Of these names, I would say that only two or three could even be loosely considered as names recognised in their own right, and for me that tends to be the bass players, most likely down to my own bass playing. These early Motown records influenced The Beatles’ hugely and I remember reading how Paul McCartney said that he took so much influence from these early Motown records but never knew the name of the bass player he had been listening to all of these years: James Jameson (or perhaps Carol Kaye from her claims that she actually played a lot of the L.A. Motown bass lines in which Jameson only followed for a short stint). Over the years this, of course, worked both ways with many Motown renditions of Beatles’ songs.

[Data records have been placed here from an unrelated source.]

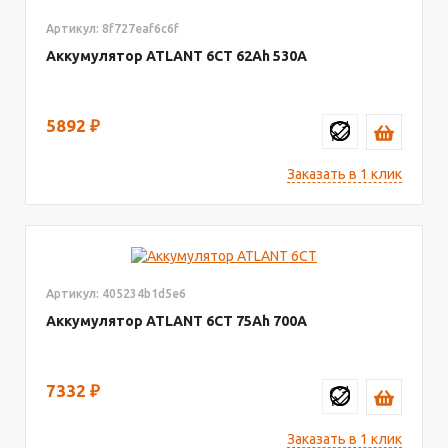
Артикул: 8f727eaf6c6f
Аккумулятор ATLANT 6СТ
62
530
5892
₽
Заказать в 1 клик
Артикул: 405234b1d5e6
Аккумулятор ATLANT 6СТ
75
700
7332
₽
Заказать в 1 клик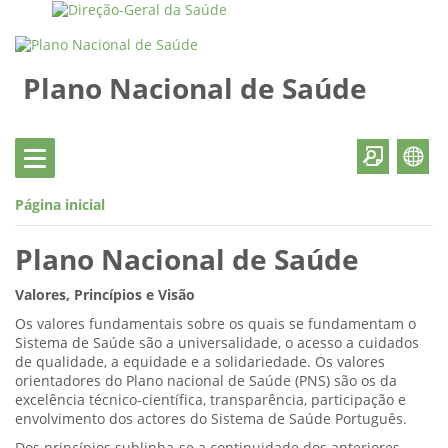
Plano Nacional de Saúde
Página inicial
Plano Nacional de Saúde
Valores, Princípios e Visão
Os valores fundamentais sobre os quais se fundamentam o
Sistema de Saúde são a universalidade, o acesso a cuidados
de qualidade, a equidade e a solidariedade. Os valores
orientadores do Plano nacional de Saúde (PNS) são os da
excelência técnico-científica, transparência, participação e
envolvimento dos actores do Sistema de Saúde Português.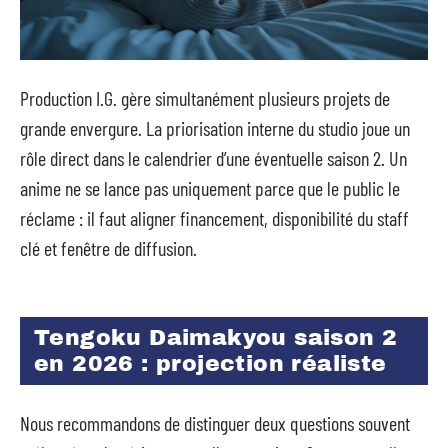
Production I.G. gère simultanément plusieurs projets de
grande envergure. La priorisation interne du studio joue un
rôle direct dans le calendrier d’une éventuelle saison 2. Un
anime ne se lance pas uniquement parce que le public le
réclame : il faut aligner financement, disponibilité du staff
clé et fenêtre de diffusion.
Tengoku Daimakyou saison 2
en 2026 : projection réaliste
Nous recommandons de distinguer deux questions souvent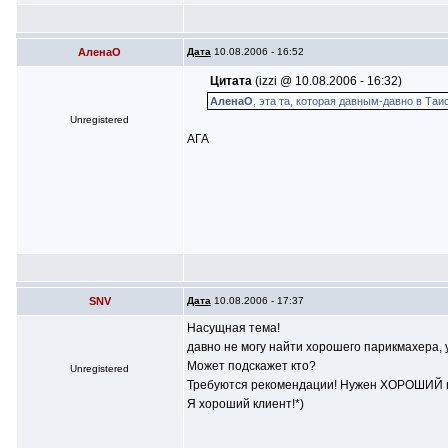
АленаО
Дата
10.08.2006 - 16:52
Цитата
(izzi @ 10.08.2006 - 16:32)
АленаО
, эта та, которая давным-давно в Таи
Unregistered
АГА
SNV
Дата
10.08.2006 - 17:37
Насущная тема!
давно не могу найти хорошего парикмахера,
Может подскажет кто?
Unregistered
Требуются рекомендации! Нужен ХОРОШИЙ п
Я хороший клиент!*)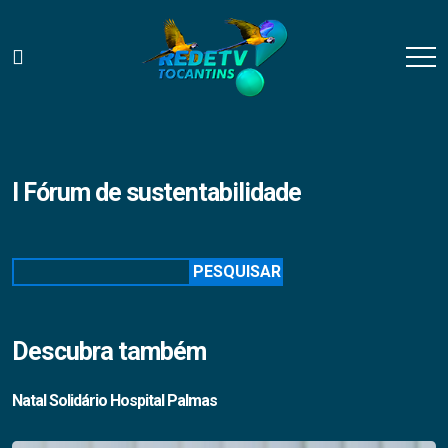
I Fórum de sustentabilidade
Pesquisar
PESQUISAR
Descubra também
Natal Solidário Hospital Palmas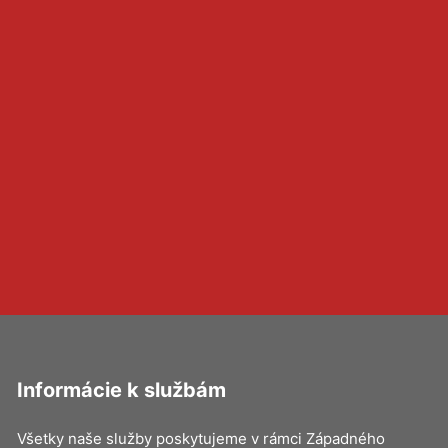
Informácie k službám
Všetky naše služby poskytujeme v rámci Západného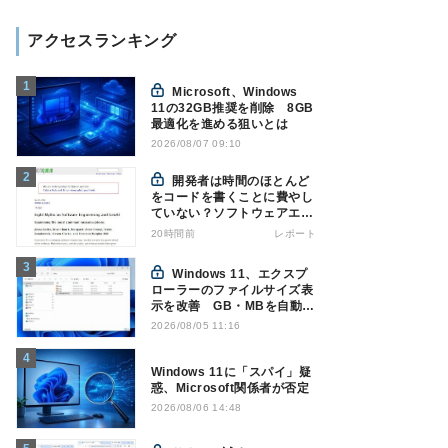
アクセスランキング
Microsoft、Windows
11の32GB推奨を削除 8GB
最適化を進める狙いとは
2026/08/07 09:10
開発者は時間のほとんど
をコードを書くことに費やし
ていない？ソフトウェアエン
ジニアリングにおけるAIの8
20時間前
レポート
つの神話への賛否
Windows 11、エクスプ
ローラーのファイルサイズ表
示を改善 GB・MBを自動表
示へ
2026/08/05 11:16
Windows 11に「スパイ」疑
惑、Microsoft関係者が否定
2026/08/06 14:48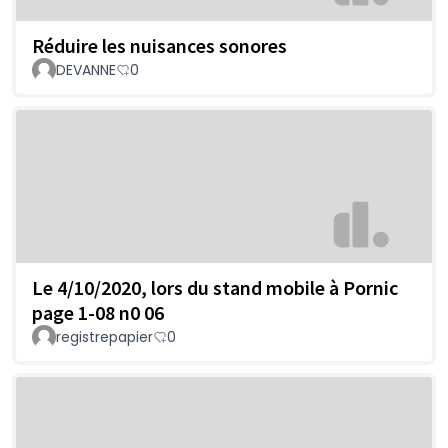
Réduire les nuisances sonores
DEVANNE
0
Le 4/10/2020, lors du stand mobile à Pornic
page 1-08 n0 06
registrepapier
0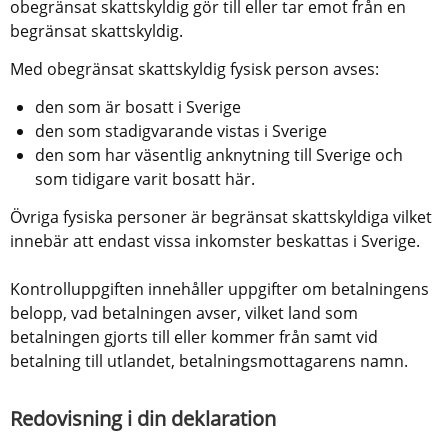
obegränsat skattskyldig gör till eller tar emot från en 
begränsat skattskyldig.
Med obegränsat skattskyldig fysisk person avses:
den som är bosatt i Sverige
den som stadigvarande vistas i Sverige
den som har väsentlig anknytning till Sverige och 
som tidigare varit bosatt här.
Övriga fysiska personer är begränsat skattskyldiga vilket 
innebär att endast vissa inkomster beskattas i Sverige.
Kontrolluppgiften innehåller uppgifter om betalningens 
belopp, vad betalningen avser, vilket land som 
betalningen gjorts till eller kommer från samt vid 
betalning till utlandet, betalningsmottagarens namn.
Redovisning i din deklaration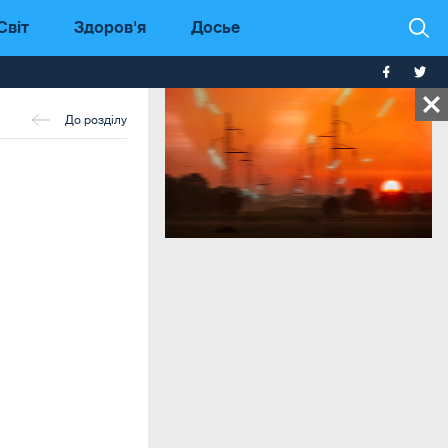
Світ
Здоров'я
Досье
До розділу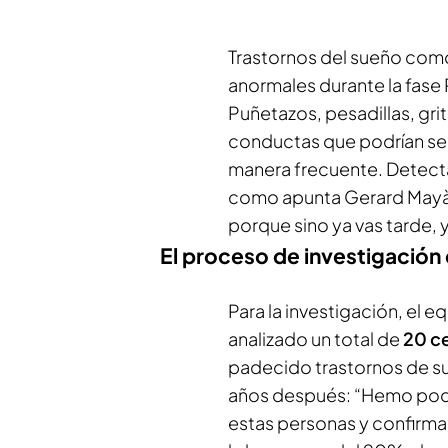
Trastornos del sueño com
anormales durante la fase
Puñetazos, pesadillas, gri
conductas que podrían se
manera frecuente. Detecta
como apunta Gerard Mayà, 
porque sino ya vas tarde,
El proceso de investigación 
Para la investigación, el e
analizado un total de
20 c
padecido trastornos de sue
años después: “Hemo podi
estas personas y confirmar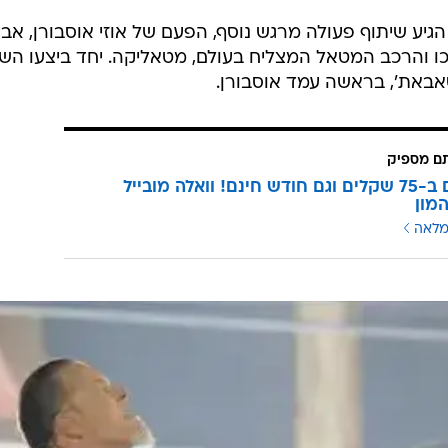
גיע שיתוף פעולה מרגש נוסף, הפעם של אוזי אוסבורן, אבי
 והרכב המטאל המצליח בעולם, מטאליקה. יחד ביצעו השנ
תם מספיק
3 מנויים ב-75 שקלים וגם חודש חינם! וואלה מובייל
מון
מלאה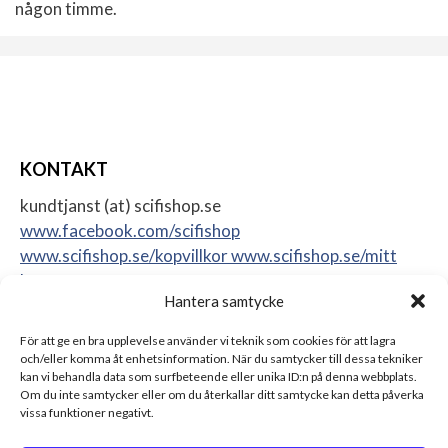
någon timme.
KONTAKT
kundtjanst (at) scifishop.se
www.facebook.com/scifishop
www.scifishop.se/kopvillkor
www.scifishop.se/mitt
konto
Hantera samtycke
Veddestavägen 24
17562 Järfälla
För att ge en bra upplevelse använder vi teknik som cookies för att lagra
Sweden
och/eller komma åt enhetsinformation. När du samtycker till dessa tekniker
kan vi behandla data som surfbeteende eller unika ID:n på denna webbplats.
Om du inte samtycker eller om du återkallar ditt samtycke kan detta påverka
vissa funktioner negativt.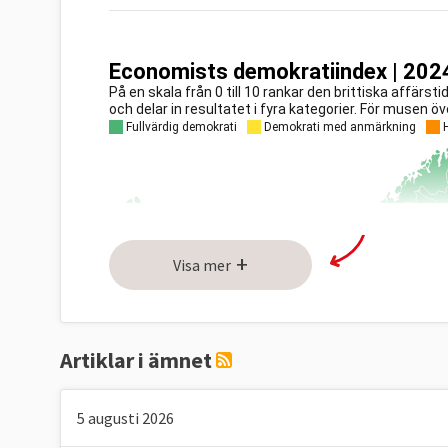
+
Visa mer
Artiklar i ämnet
5 augusti 2026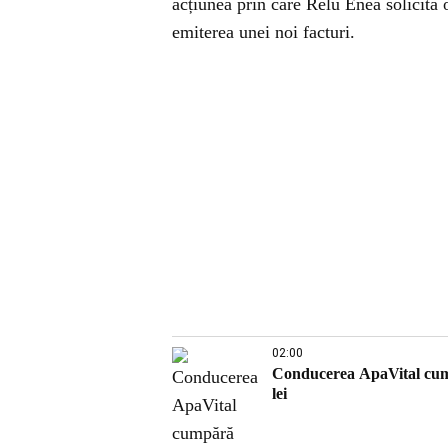
acțiunea prin care Relu Enea solicita
emiterea unei noi facturi.
02:00
Conducerea ApaVital cump
lei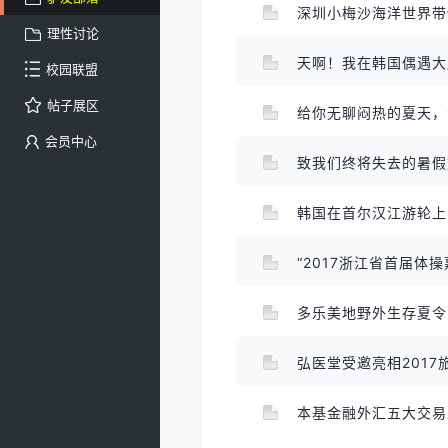
深圳小梅沙海洋世界
理性讨论
天啊！我在韩国偶遇
校园联盟
帖子展区
给你无聊闷热的夏天
会员中心
致我们终将失去的暑
韩国在首尔汉江游轮
“2017浙江省首届
多乐美地野外生存夏令
弘医堂受邀亮相201
本基金融外汇五大交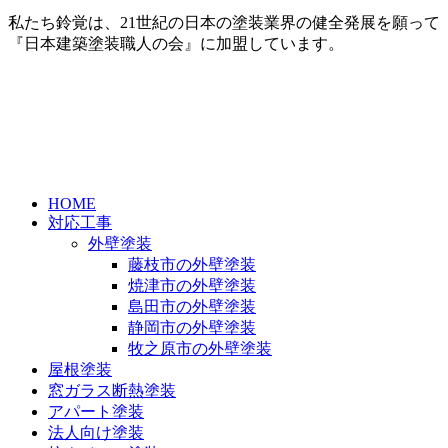
私たち鈴覚は、21世紀の日本の塗装業界の健全発展を願って
『日本建築塗装職人の会』に加盟しています。
HOME
対応工事
外壁塗装
藤枝市の外壁塗装
焼津市の外壁塗装
島田市の外壁塗装
静岡市の外壁塗装
牧之原市の外壁塗装
屋根塗装
窓ガラス断熱塗装
アパート塗装
法人向け塗装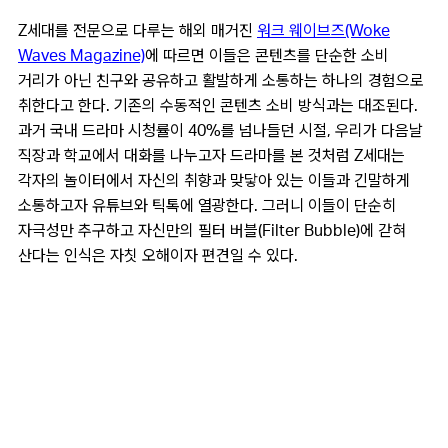
Z세대를 전문으로 다루는 해외 매거진
워크 웨이브즈(Woke
Waves Magazine)
에 따르면 이들은 콘텐츠를 단순한 소비
거리가 아닌 친구와 공유하고 활발하게 소통하는 하나의 경험으로
취한다고 한다. 기존의 수동적인 콘텐츠 소비 방식과는 대조된다.
과거 국내 드라마 시청률이 40%를 넘나들던 시절, 우리가 다음날
직장과 학교에서 대화를 나누고자 드라마를 본 것처럼 Z세대는
각자의 놀이터에서 자신의 취향과 맞닿아 있는 이들과 긴말하게
소통하고자 유튜브와 틱톡에 열광한다. 그러니 이들이 단순히
자극성만 추구하고 자신만의 필터 버블(Filter Bubble)에 갇혀
산다는 인식은 자칫 오해이자 편견일 수 있다.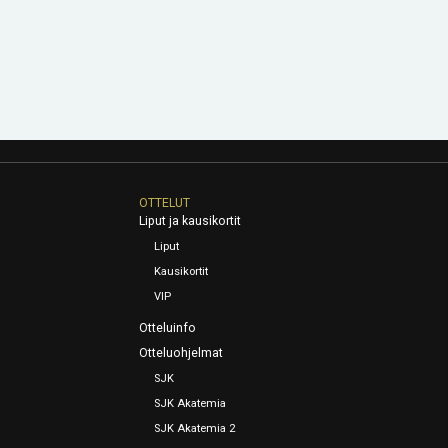
OTTELUT
Liput ja kausikortit
Liput
Kausikortit
VIP
Otteluinfo
Otteluohjelmat
SJK
SJK Akatemia
SJK Akatemia 2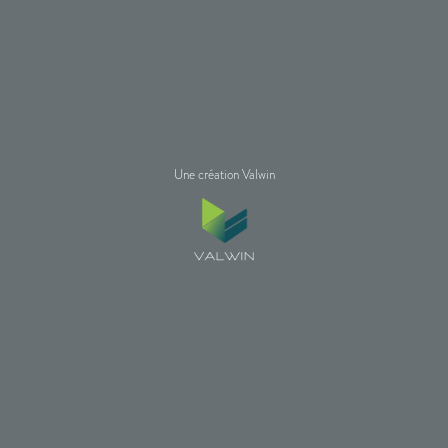
Une création Valwin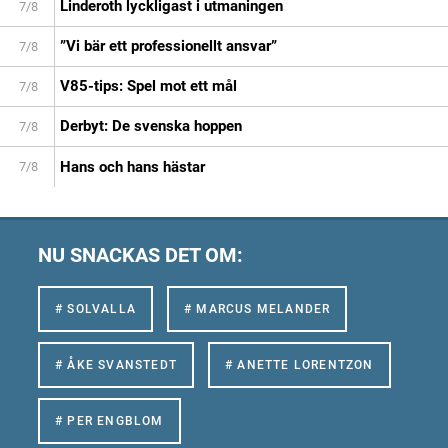
Linderoth lyckligast i utmaningen
7/8
”Vi bär ett professionellt ansvar”
7/8
V85-tips: Spel mot ett mål
7/8
Derbyt: De svenska hoppen
7/8
Hans och hans hästar
7/8
NU SNACKAS DET OM:
# SOLVALLA
# MARCUS MELANDER
# ÅKE SVANSTEDT
# ANETTE LORENTZON
# PER ENGBLOM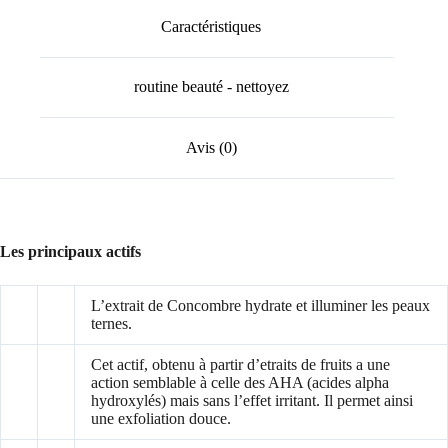
Caractéristiques
routine beauté - nettoyez
Avis (0)
Les principaux actifs
L’extrait de Concombre hydrate et illuminer les peaux
ternes.
Cet actif, obtenu à partir d’etraits de fruits a une
action semblable à celle des AHA (acides alpha
hydroxylés) mais sans l’effet irritant. Il permet ainsi
une exfoliation douce.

Only recently have the Funk Brothers started to receive the recognition they never received at the time of their work, previously having been hidden behind the huge artists that they backed and tied into Berry Gordy’s contracts. They received the Grammy Legend award in 2004, entered the Musicians Hall of Fame in Nashville in 2008 and received a star on the Hollywood Walk of Fame in 2014.
Marvin Gaye’s What’s Going On was the final Funk Brothers recording in the Detroit Hitsville USA Studio A before Motown moved to L.A.. In 2008 the Funk Brothers re-united for a performance and recording in Orlando. The following clips are taken from this concert, first with Ben Harper singing Gaye’s I heard it through the Grapevine, and then Joan Osbourne singing Martha and the the Vandella’s Heatwave. Both are perfect examples of the arrangement that went into these amazing songs – every player has a purpose (being a line or a texture), the backing vocals either fill out the sound or punctuate the lead vocal line, the bass adds not only depth and rhythm but often counter-melody without being overly busy, and the guitars aren’t flashy but provide little pieces of ear candy that sit tightly in between all the rhythms and textures around them.